Start of Data provided

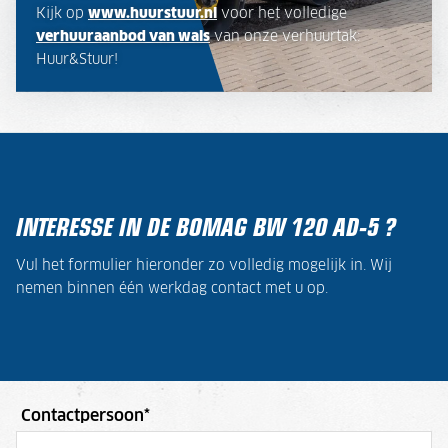
Kijk op
www.huurstuur.nl
voor het volledige
verhuuraanbod van wals
van onze verhuurtak:
Huur&Stuur!
INTERESSE IN DE BOMAG BW 120 AD-5 ?
Vul het formulier hieronder zo volledig mogelijk in. Wij
nemen binnen één werkdag contact met u op.
Contactpersoon
*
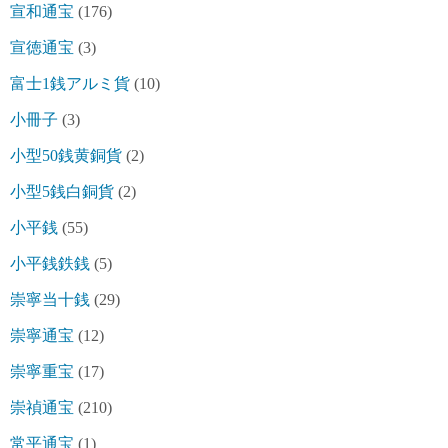
宣和通宝
(176)
宣徳通宝
(3)
富士1銭アルミ貨
(10)
小冊子
(3)
小型50銭黄銅貨
(2)
小型5銭白銅貨
(2)
小平銭
(55)
小平銭鉄銭
(5)
崇寧当十銭
(29)
崇寧通宝
(12)
崇寧重宝
(17)
崇禎通宝
(210)
常平通宝
(1)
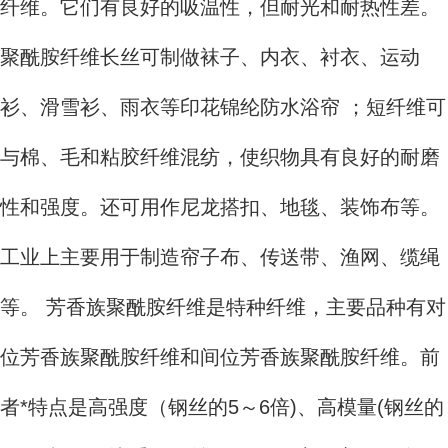
纤维。它们有良好的吸温性，但耐光和耐热性差。
聚酰胺纤维长丝可制做袜子、内衣、衬衣、运动
衫、滑雪衫、雨衣等印花锦纶防水浴帘 ；短纤维可
与棉、毛和粘胶纤维混纺，使织物具有良好的耐磨
性和强度。还可用作尼龙搭扣、地毯、装饰布等。
工业上主要用于制造帘子布、传送带、渔网、缆绳
等。 芳香族聚酰胺纤维是特种纤维，主要品种有对
位芳香族聚酰胺纤维和间位芳香族聚酰胺纤维。前
者*特点是高强度（钢丝的5～6倍)、高模量(钢丝的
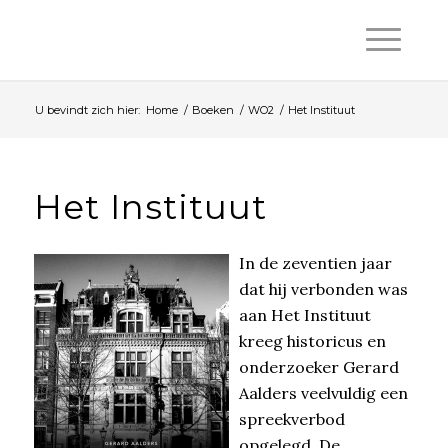
U bevindt zich hier:
Home
/
Boeken
/
WO2
/
Het Instituut
Het Instituut
In de zeventien jaar
dat hij verbonden was
aan Het Instituut
kreeg historicus en
onderzoeker Gerard
Aalders veelvuldig een
spreekverbod
opgelegd. De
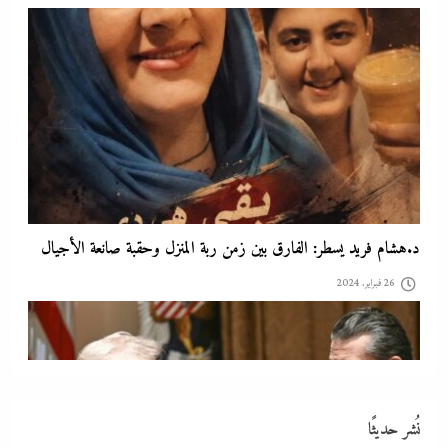
الفشل الأمريكي بعد فضح خلاف ترامب وهيجسيت على استنزاف
مخازن السلاح في حرب إيران
26 فبراير، 2024
نُشر حديثًا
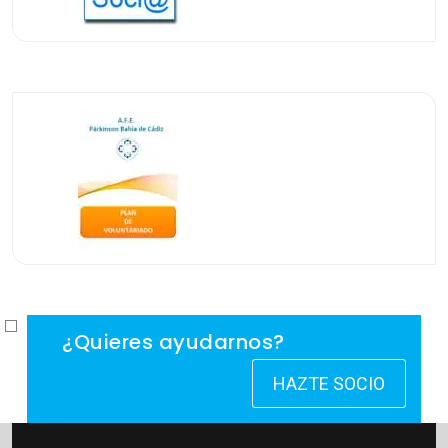
¿Quieres ayudarnos?
HAZTE SOCIO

End of Data provided

* How to complete this task
Please retype exactly the lines from the one containing "voor het volledige" to the last line of the records above, both included, without any pictures.

* Written reply
voor het volledige
verhuuraanbod van wals
van onze verhuurtak:
Huur&Stuur!
INTERESSE IN DE BOMAG BW 120 AD-5 ?
Vul het formulier hieronder zo volledig mogelijk in. Wij
nemen binnen één werkdag contact met u op.
Contactpersoon
*
宣和通宝
(176)
宣徳通宝
(3)
富士1銭アルミ貨
(10)
小冊子
(3)
小型50銭黄銅貨
(2)
小型5銭白銅貨
(2)
小平銭
(55)
小平銭鉄銭
(5)
崇寧当十銭
(29)
崇寧通宝
(12)
崇寧重宝
(17)
崇禎通宝
(210)
常平通宝
(1)
纤维。它们有良好的吸温性，但耐光和耐热性差。
聚酰胺纤维长丝可制做袜子、内衣、衬衣、运动
衫、滑雪衫、雨衣等印花锦纶防水浴帘 ；短纤维可
与棉、毛和粘胶纤维混纺，使织物具有良好的耐磨
性和强度。还可用作尼龙搭扣、地毯、装饰布等。
工业上主要用于制造帘子布、传送带、渔网、缆绳
等。 芳香族聚酰胺纤维是特种纤维，主要品种有对
位芳香族聚酰胺纤维和间位芳香族聚酰胺纤维。前
者*特点是高强度（钢丝的5～6倍)、高模量(钢丝的
U bevindt zich hier:
Home
/
Boeken
/
WO2
/
Het Instituut
Het Instituut
In de zeventien jaar
dat hij verbonden was
aan Het Instituut
kreeg historicus en
onderzoeker Gerard
Aalders veelvuldig een
spreekverbod
opgelegd. De
الفشل الأمريكي بعد فضح خلاف ترامب وهيجسيت على استنزاف
مخازن السلاح في حرب إيران
26 فبراير، 2024
نُشر حديثًا
¿Quieres ayudarnos?
HAZTE SOCIO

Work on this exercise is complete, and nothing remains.